=== TRAVAIL DEMANDÉ ===
Écrivez la suite de l'article sur la grève des PNC d'Air Tahiti Nui, en reprenant juste après sa dernière phrase.

=== TEXTE EXTRAIT ===
┄┄┄┄┄┄

Situation bloquée entre PNC et direction d'ATN


Tahiti, le 5 juillet 2023 - Le conflit entre les syndicats et la direction de la compagnie aérienne Air Tahiti Nui commence à durer. Alors qu'une réunion était prévue à 15h30, mercredi, aucun accord n'est sorti. Les deux vols de la soirée étaient encore en suspens en fin de journée et les rencontres doivent se poursuivre jeudi.
 
Pas d'accord, mercredi soir, alors que syndicats et direction d'Air Tahiti Nui se séparaient après à peine une heure de discussion. Mercredi matin, devant le piquet de grève à l'aéroport de Tahiti, les revendications étaient toujours les mêmes de la part des PNC. “On demande une augmentation de tous les salaires, mêmes pour les nouveaux salariés”, expliquait Magali Juventin du syndicat A ti'a i mua. Pour tenter de sortir du confit, la direction avait convié les syndicats à 15h30 pour une réunion.
 
Les deux syndicats en grève ont refusé la proposition de revalorisation salariale à hauteur de 9,1%, notamment car elle ne concernerait “qu'une seule catégorie” du personnel volant parmi les PNC, les chefs de cabine, les chefs de cabine principaux et les instructeurs et seulement les salariés avec “une ancienneté de 14 ans”, selon Magali Juventin.
 
257 salariés concernés
 
Moetai Brotherson était lui aussi présent mercredi matin avec les grévistes, assistant impuissant, en compagnie des deux députés Le Gayic et Chailloux, à l'annulation du vol vers la Nouvelle-Zélande. “Il faut que l'on arrive à un terrain d'entente sur lequel tout le monde peut sortir gagnant”, a indiqué le président de la Polynésie française. “J'ai demandé à ce que l'on me refasse les calculs. Une hausse de 30% correspondrait à un budget supplémentaire de 695 millions de francs.” Une somme qui semble bien au-delà de ce que peut sortir la compagnie au tiare.
 
Ça fait trop longtemps que l'on attend”, s'est exclamée, mercredi matin, Magali Juventin. Pourtant, Michel Monvoisin, p-dg d'Air Tahiti Nui, a assuré qu'il y avait eu “plus d'une quinzaine de réunions ces dernières semaines”. Questionné sur le timing de cette grève, la porte-parole du mouvement a assuré ne pas avoir “attendu que le Tavini arrive au pouvoir”.

┄┄┄┄┄┄

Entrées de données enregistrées
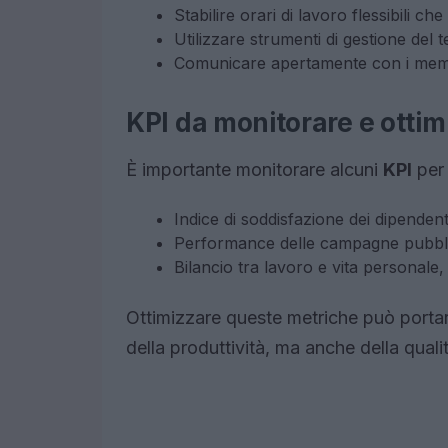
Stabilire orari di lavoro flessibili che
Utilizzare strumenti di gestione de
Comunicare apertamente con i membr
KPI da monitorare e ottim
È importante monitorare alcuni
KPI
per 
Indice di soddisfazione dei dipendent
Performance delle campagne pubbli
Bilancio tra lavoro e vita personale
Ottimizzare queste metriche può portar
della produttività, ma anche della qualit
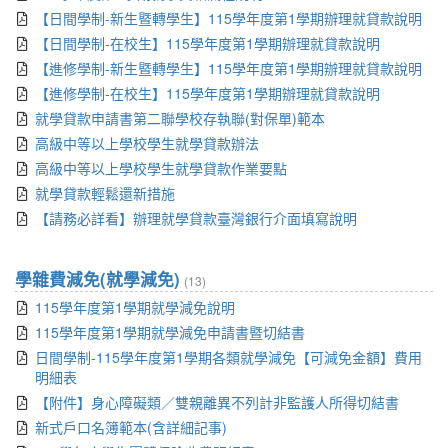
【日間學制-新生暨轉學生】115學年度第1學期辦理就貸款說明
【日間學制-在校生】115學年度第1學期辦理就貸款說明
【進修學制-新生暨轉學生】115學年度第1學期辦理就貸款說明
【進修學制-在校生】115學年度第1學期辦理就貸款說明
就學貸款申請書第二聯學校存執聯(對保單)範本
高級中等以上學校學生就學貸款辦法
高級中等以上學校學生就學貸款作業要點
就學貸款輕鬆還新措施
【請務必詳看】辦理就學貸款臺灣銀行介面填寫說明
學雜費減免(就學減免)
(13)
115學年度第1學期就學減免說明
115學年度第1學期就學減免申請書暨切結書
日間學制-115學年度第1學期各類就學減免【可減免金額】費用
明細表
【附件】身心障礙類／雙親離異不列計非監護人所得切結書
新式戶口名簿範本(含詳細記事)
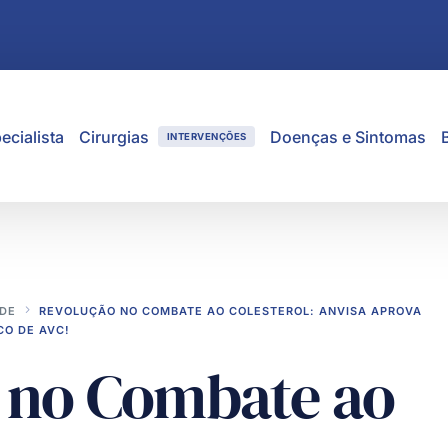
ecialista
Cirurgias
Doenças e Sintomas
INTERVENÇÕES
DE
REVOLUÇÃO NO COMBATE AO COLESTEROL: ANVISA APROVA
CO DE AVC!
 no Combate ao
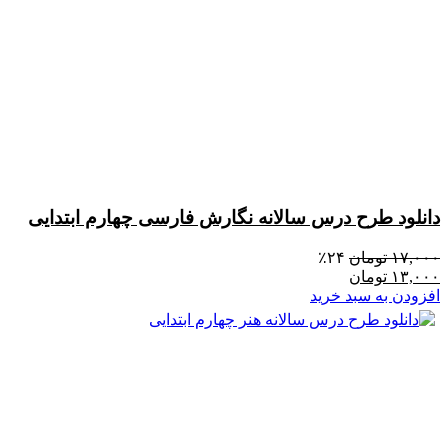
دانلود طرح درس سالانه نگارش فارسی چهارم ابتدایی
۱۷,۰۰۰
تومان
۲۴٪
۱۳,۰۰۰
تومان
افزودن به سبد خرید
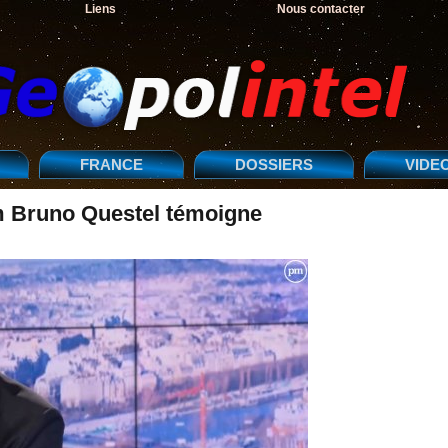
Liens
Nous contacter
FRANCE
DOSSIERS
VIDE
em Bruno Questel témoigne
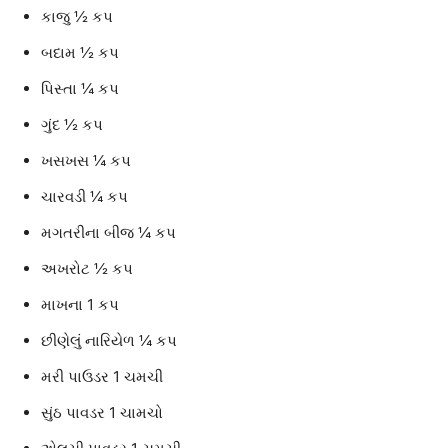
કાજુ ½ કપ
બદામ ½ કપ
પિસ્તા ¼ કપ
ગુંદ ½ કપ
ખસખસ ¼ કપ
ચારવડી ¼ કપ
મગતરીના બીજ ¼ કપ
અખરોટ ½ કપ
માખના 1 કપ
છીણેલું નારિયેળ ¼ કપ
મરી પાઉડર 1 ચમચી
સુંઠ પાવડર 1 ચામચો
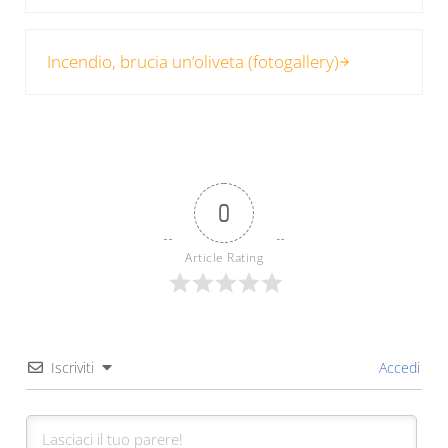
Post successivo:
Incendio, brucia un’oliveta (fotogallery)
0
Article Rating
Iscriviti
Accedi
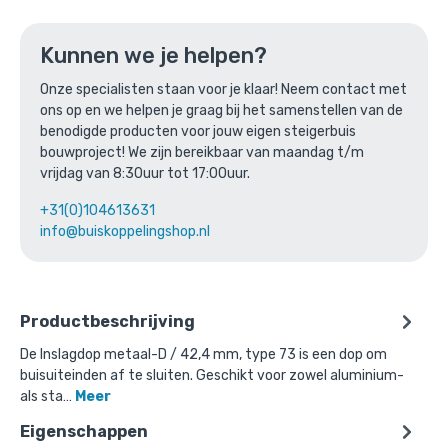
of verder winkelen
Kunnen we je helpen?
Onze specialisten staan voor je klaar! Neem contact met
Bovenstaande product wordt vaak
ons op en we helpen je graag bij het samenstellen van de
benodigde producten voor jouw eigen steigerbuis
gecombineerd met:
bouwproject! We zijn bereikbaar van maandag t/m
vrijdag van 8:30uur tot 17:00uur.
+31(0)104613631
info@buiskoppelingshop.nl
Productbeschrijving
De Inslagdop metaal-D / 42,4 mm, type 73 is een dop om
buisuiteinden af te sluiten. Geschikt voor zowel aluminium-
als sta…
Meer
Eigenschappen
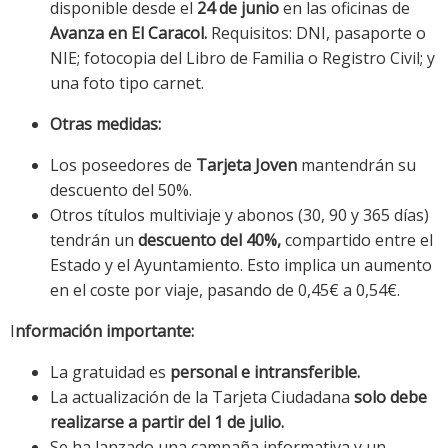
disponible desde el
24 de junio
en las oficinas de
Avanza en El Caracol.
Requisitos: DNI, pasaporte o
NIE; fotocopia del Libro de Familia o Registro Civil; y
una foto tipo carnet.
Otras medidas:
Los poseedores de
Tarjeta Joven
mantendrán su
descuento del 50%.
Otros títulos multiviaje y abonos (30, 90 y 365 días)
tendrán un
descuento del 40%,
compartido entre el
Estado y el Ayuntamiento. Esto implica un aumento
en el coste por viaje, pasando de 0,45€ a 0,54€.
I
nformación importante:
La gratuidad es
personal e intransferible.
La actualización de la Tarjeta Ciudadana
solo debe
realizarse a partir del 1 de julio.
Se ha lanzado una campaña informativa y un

┄┄┄┄┄┄

=== RÉPONSE ATTENDUE ===
Magali Juventin a indiqué que les grévistes ont fait une proposition à hauteur de 417 millions de francs pour revaloriser la rémunération des 257 salariés concernés. Les négociations entre la direction et les syndicats durent “depuis mars”, selon Magali Juventin. Le 12 juin, les syndicalistes d'ATN avaient fait part de “malaise social avec la direction”.
 
Deux vols étaient prévus mercredi soir et les passagers étaient invités à se présenter à l'embarquement, sans certitude de voir leur avion décoller.

​8,1 milliards et des contradictions

En dehors des revendications salariales des PNC, le gouvernement de la Polynésie française est gêné dans sa marge de manœuvre dans le conflit social d'Air Tahiti Nui. En effet, en 2021, le Pays a octroyé une subvention de 8,1 milliards de francs pour sauver la compagnie et tous les emplois à ATN. Cette subvention a fait l'objet d'une convention avec une contrepartie de la compagnie de ne pas augmenter la masse salariale (sauf par obligation d'embauche due à l'activité), et contraint à l'exigence économique.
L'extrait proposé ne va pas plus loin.